To the screaming tweens, he's the former Idol contestant turned love of their lives; to the post-tweens, he's just plain swoon-worthy and, according to the string of sold-out shows for his Into the Flame tour last June, to everyone else, he's just a pretty talented kid.
Matt Corby has managed to climb the rungs of musical fame with a hit single, Brother, and a few EPs under his belt and this year he will finally set to work on that long-awaited album.
Coming to Perth as part of the 2013 Southbound line-up, Corby's visit will be brief, heading off two days after the show to start recording. After his famously popular single the pressure is on but, to Corby, as long as it's honest, how his album is received is something he'll take as it comes.
"I've thought about the concept of being truthful in your music a lot and I think that even if people don't receive your music well, at least you were being honest," Corby says.
"In one way I'm sensitive about how people will receive what I'm creating but at the same time I think 'Well, if people don't like it there's plenty of other music for them to listen to and I can just go back to the drawing board'.
"If people don't like it and I love it, I'm cool with that.
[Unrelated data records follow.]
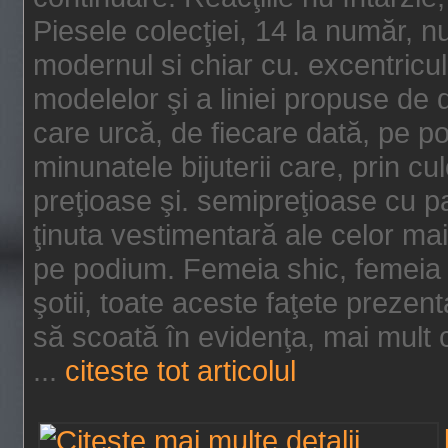
Piesele colecţiei, 14 la număr, n
modernul si chiar cu. excentricul.
modelelor şi a liniei propuse de
care urcă, de fiecare dată, pe p
minunatele bijuterii care, prin cu
preţioase şi. semipreţioase cu p
ţinuta vestimentară ale celor ma
pe podium. Femeia shic, femeia
şotii, toate aceste faţete prezent
să scoată în evidenţa, mai mult ca
...
citeste tot articolul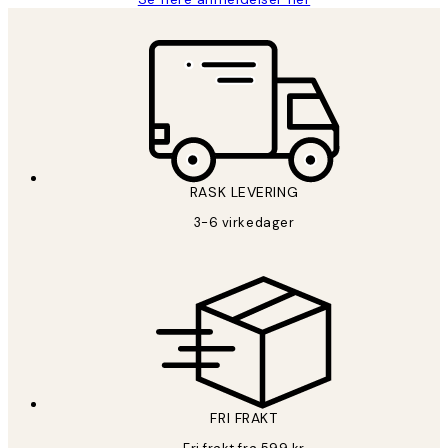
RASK LEVERING
3-6 virkedager
FRI FRAKT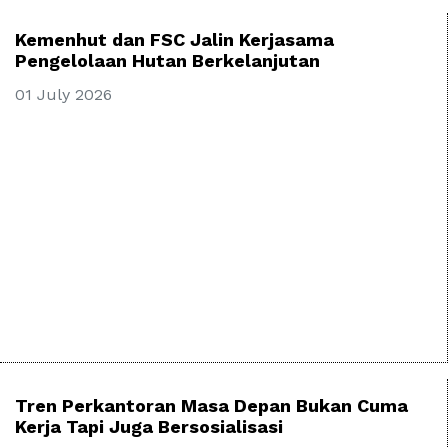
Kemenhut dan FSC Jalin Kerjasama
Pengelolaan Hutan Berkelanjutan
01 July 2026
Tren Perkantoran Masa Depan Bukan Cuma
Kerja Tapi Juga Bersosialisasi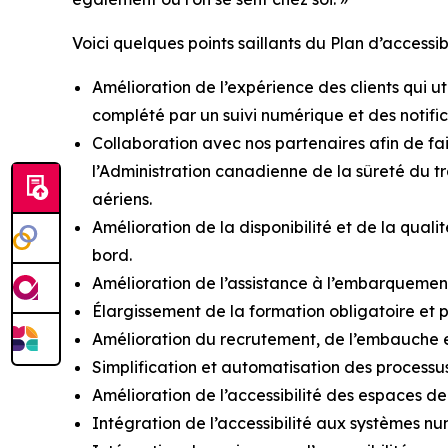
Voici quelques points saillants du Plan d’accessi
Amélioration de l’expérience des clients qui ut
complété par un suivi numérique et des notific
Collaboration avec nos partenaires afin de fair
l’Administration canadienne de la sûreté du tra
aériens.
Amélioration de la disponibilité et de la quali
bord.
Amélioration de l’assistance à l’embarquemen
Élargissement de la formation obligatoire et pé
Amélioration du recrutement, de l’embauche e
Simplification et automatisation des processus
Amélioration de l’accessibilité des espaces d
Intégration de l’accessibilité aux systèmes nu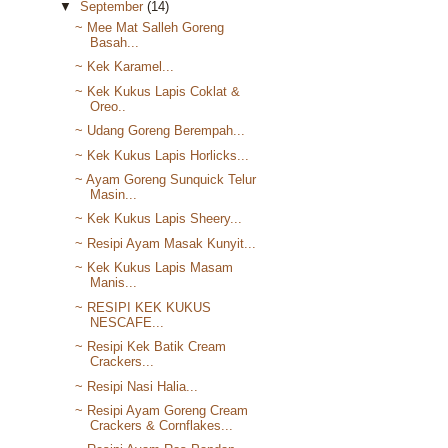
▼
September
(14)
~ Mee Mat Salleh Goreng
Basah...
~ Kek Karamel...
~ Kek Kukus Lapis Coklat &
Oreo..
~ Udang Goreng Berempah...
~ Kek Kukus Lapis Horlicks...
~ Ayam Goreng Sunquick Telur
Masin...
~ Kek Kukus Lapis Sheery...
~ Resipi Ayam Masak Kunyit...
~ Kek Kukus Lapis Masam
Manis...
~ RESIPI KEK KUKUS
NESCAFE...
~ Resipi Kek Batik Cream
Crackers...
~ Resipi Nasi Halia...
~ Resipi Ayam Goreng Cream
Crackers & Cornflakes...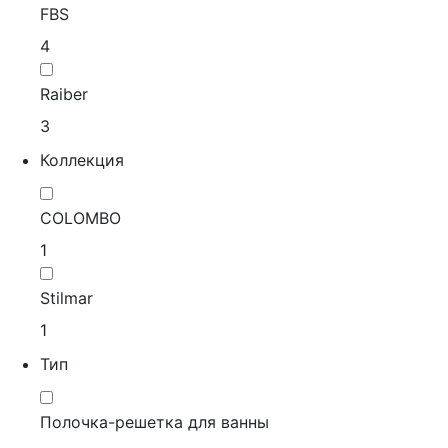
FBS
4
Raiber
3
Коллекция
COLOMBO
1
Stilmar
1
Тип
Полочка-решетка для ванны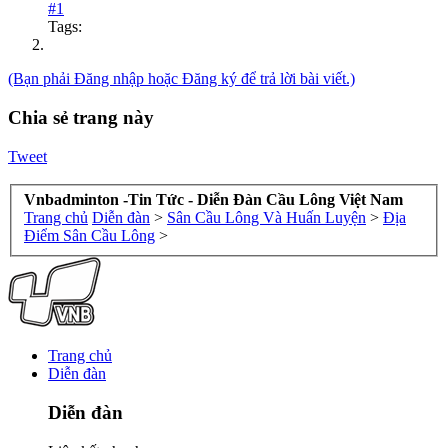
#1
Tags:
(Bạn phải Đăng nhập hoặc Đăng ký để trả lời bài viết.)
Chia sẻ trang này
Tweet
Vnbadminton -Tin Tức - Diễn Đàn Cầu Lông Việt Nam
Trang chủ
Diễn đàn
>
Sân Cầu Lông Và Huấn Luyện
>
Địa
Điểm Sân Cầu Lông
>
Trang chủ
Diễn đàn
Diễn đàn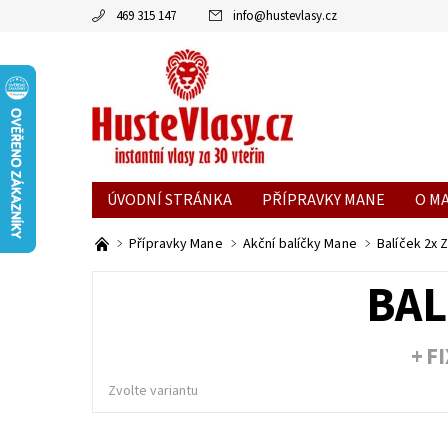
469 315 147
info
@
hustevlasy.cz
ÚVODNÍ STRÁNKA
PŘÍPRAVKY MANE
O M
Přípravky Mane
Akční balíčky Mane
Balíček 2x 
BAL
+ F
Zvolte variantu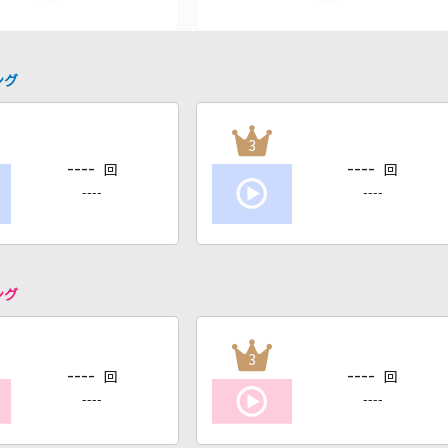
ング
3
----
----
回
回
----
----
ング
3
----
----
回
回
----
----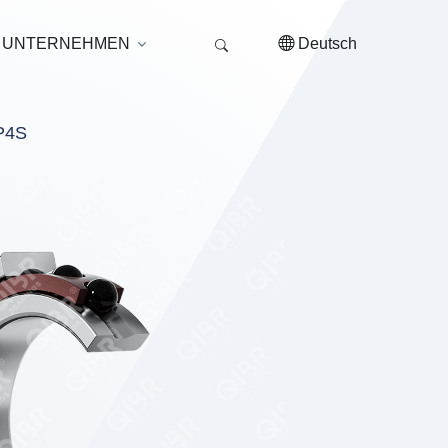
UNTERNEHMEN
Deutsch
P4S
You may as well do what makes you happy because you'll never know what people want or what they'll like."
Having already written and demoed the songs for his upcoming record, set for release around May, the 22-year-old will be giving Southbound-goers a sneak peek of what's to come.
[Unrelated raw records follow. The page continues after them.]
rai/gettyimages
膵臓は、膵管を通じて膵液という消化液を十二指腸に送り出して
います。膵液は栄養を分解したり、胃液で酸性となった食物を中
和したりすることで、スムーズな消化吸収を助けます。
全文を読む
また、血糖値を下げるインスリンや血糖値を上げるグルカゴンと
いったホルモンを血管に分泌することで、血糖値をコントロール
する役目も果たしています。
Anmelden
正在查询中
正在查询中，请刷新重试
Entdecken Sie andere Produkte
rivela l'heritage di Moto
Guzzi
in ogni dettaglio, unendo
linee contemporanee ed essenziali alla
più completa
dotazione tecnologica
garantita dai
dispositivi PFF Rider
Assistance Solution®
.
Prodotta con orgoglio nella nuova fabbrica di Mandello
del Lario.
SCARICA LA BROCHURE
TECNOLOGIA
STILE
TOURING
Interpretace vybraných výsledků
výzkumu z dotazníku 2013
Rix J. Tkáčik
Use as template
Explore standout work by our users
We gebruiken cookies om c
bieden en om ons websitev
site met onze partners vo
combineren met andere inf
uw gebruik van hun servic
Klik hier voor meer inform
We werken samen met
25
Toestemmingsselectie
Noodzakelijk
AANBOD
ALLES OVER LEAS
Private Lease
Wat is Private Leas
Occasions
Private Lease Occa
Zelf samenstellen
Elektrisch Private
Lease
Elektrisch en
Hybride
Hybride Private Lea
"There will be at least three new songs that we'll play at Southbound - we don't have a long set but we'll get those in," he says.
"There are few moments of high- intensity Brother-esque stuff on there but I've also been exploring a lot of new styles of music - really trying to work out how little I can do with a song to get my point across. Sorry, that sounded so wanky, but I wanted to something that was more about the song and less about the performance."
Figuring out what's good and what isn't when it comes to his own music is something of a hard task, though proud of a "few" songs on his upcoming album, getting an objective opinion isn't that easy.
"It's hard because you don't really believe people who tell you your stuff is good. Sometimes I'll have a song that I think is great and I'll show people and they'll tell me it's a piece of crap but then I'll have songs that I think are really bad and people will love them," he says.
Getting objectivity has been a struggle for Corby since his Idol days in 2007. A difficult stigma to shake, Idol has proved to be a defining feature Corby loves to hate.
"I never dreamed Brother would become what it did. We didn't even think radio was going to play it because no one was going to play an Australian Idol contestant on a reputable radio station," he says.
"Idol follows me around a bit . . . to be honest, I think Idol is a glorified karaoke competition. I don't regret that competition at all, please don't get me wrong, but it's not a credible thing to do as an artist. It's hard for people to take you seriously once you've come from that scenario."
In November, Brother was named song of the year at the 2012 ARIA Awards, the nation's highest profile music event. Fame is something Corby has had to take in his stride.
"The ARIAs kind of scare me to be perfectly honest so I was completely shocked when someone told me I'd won something, I thought it was a joke," he says. "It was a beautiful thing, it was great to see that a year on, that song is still in people's consciousness."
And, finally, what about the hordes of screaming fans? "I like it for people to just come and have a chat. I don't think there should be that separation there - just because someone is on TV or whatever doesn't make them better than you, so I find it weird when people will be a bit overwhelmed or flustered when they meet me," Corby says. "I'm just like 'I'm just a guy, let's just chill out and have a conversation'."